Inventor(s): Pipho; Anthony (Winterville, NC), DeHart; Michael Paul (Winterville, NC)
Assignee: CMP Development LLC (Farmville, NC)
Application Number:16/682,477
Patent Claims: 1. A ready-to-use liquid formulation, comprising: (a) about 0.20% w/v to about 1.0% w/v of spironolactone; (b) from about 0.18% w/v to about 0.36% w/v of a xanthan gum; (c) a pharmaceutically acceptable excipient; and (d) a sufficient amount of a water vehicle; wherein the formulation has a spironolactone content of 100.+-.10% labeled content when stored for about 24-months at 25.+-.2.degree. C. and 40.+-.5% relative humidity.

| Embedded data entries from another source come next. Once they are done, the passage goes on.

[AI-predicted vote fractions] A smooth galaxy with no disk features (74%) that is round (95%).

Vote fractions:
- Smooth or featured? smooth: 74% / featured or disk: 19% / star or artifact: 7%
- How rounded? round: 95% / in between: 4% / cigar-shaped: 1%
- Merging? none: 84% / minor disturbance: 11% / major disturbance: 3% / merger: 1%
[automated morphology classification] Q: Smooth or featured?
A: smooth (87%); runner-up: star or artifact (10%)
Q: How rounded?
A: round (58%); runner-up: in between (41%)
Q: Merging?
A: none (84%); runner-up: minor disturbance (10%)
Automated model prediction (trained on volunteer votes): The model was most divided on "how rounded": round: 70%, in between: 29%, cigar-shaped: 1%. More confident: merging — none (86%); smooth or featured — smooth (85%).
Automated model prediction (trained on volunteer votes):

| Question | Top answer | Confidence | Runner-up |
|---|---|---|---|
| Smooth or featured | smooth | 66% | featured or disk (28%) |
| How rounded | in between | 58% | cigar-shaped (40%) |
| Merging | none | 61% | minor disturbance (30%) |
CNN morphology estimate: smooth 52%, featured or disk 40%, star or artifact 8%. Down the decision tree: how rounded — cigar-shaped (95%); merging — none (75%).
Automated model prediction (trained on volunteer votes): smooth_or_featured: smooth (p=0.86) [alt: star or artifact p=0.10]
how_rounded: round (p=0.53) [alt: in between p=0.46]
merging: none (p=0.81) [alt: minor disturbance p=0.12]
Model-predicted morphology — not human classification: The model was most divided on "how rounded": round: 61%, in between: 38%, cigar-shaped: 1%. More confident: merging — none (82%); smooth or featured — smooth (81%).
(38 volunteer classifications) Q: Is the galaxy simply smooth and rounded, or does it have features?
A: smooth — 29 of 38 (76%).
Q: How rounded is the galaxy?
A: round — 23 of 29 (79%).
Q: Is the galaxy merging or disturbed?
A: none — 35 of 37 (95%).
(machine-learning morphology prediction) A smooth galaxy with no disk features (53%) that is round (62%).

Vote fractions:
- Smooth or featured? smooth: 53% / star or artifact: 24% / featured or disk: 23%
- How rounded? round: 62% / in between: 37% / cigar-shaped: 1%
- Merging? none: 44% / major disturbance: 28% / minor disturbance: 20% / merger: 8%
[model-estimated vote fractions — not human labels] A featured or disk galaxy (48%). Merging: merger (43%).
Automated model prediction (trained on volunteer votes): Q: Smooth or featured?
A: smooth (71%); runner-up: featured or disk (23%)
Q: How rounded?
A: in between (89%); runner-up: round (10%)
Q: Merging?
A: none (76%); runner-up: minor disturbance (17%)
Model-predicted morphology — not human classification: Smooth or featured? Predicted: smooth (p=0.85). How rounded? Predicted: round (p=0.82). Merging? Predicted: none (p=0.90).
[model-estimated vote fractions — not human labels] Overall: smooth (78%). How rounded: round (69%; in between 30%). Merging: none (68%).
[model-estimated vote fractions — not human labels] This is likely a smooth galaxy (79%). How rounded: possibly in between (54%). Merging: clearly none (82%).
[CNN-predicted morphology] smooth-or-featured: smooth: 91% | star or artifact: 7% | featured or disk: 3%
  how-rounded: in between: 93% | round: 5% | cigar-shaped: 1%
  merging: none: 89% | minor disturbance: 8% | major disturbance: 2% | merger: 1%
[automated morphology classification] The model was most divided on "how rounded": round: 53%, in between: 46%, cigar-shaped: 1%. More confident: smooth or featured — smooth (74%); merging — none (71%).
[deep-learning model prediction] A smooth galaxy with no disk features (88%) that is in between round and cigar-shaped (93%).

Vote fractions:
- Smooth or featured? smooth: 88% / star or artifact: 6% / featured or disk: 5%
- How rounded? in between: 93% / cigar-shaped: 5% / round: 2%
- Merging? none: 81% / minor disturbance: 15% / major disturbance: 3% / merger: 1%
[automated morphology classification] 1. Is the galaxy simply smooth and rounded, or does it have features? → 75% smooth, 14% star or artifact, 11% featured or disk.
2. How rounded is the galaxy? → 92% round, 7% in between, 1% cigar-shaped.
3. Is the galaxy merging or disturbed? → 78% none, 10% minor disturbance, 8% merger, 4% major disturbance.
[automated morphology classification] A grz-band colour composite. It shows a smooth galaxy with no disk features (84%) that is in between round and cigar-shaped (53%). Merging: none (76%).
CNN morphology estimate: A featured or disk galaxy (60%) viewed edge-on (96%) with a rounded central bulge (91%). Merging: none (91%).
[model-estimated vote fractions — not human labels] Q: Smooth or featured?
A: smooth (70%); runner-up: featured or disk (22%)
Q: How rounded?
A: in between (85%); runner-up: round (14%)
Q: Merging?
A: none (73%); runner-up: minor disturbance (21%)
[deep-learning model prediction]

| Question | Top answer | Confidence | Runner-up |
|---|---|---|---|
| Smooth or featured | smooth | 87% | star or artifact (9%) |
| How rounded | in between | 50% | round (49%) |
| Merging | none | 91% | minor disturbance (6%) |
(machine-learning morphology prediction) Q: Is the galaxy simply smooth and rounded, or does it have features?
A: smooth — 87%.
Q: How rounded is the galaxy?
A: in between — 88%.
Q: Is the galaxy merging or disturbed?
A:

2. The ready-to-use liquid formulation of claim 1, which comprises from about 0.3% w/v to about 0.8% w/v of spironolactone.

3. The ready-to-use liquid formulation of claim 2, which comprises from about 0.20% w/v to about 0.32% w/v of a xanthan gum.

4. An enclosed bottle comprising the ready-to-use liquid formulation of claim 3.

5. The ready-to-use liquid formulation of claim 1, which comprises from about 0.4% w/v to about 0.6% w/v of spironolactone.

6. The ready-to-use liquid formulation of claim 5, which comprises from about 0.20% w/v to about 0.32% w/v of a xanthan gum.

7. An enclosed bottle comprising the ready-to-use liquid formulation of claim 6.

8. The ready-to-use liquid formulation of claim 1, which comprises about 0.5% w/v of spironolactone.

9. The ready-to-use liquid formulation of claim 8, which comprises about 0.25% of a xanthan gum.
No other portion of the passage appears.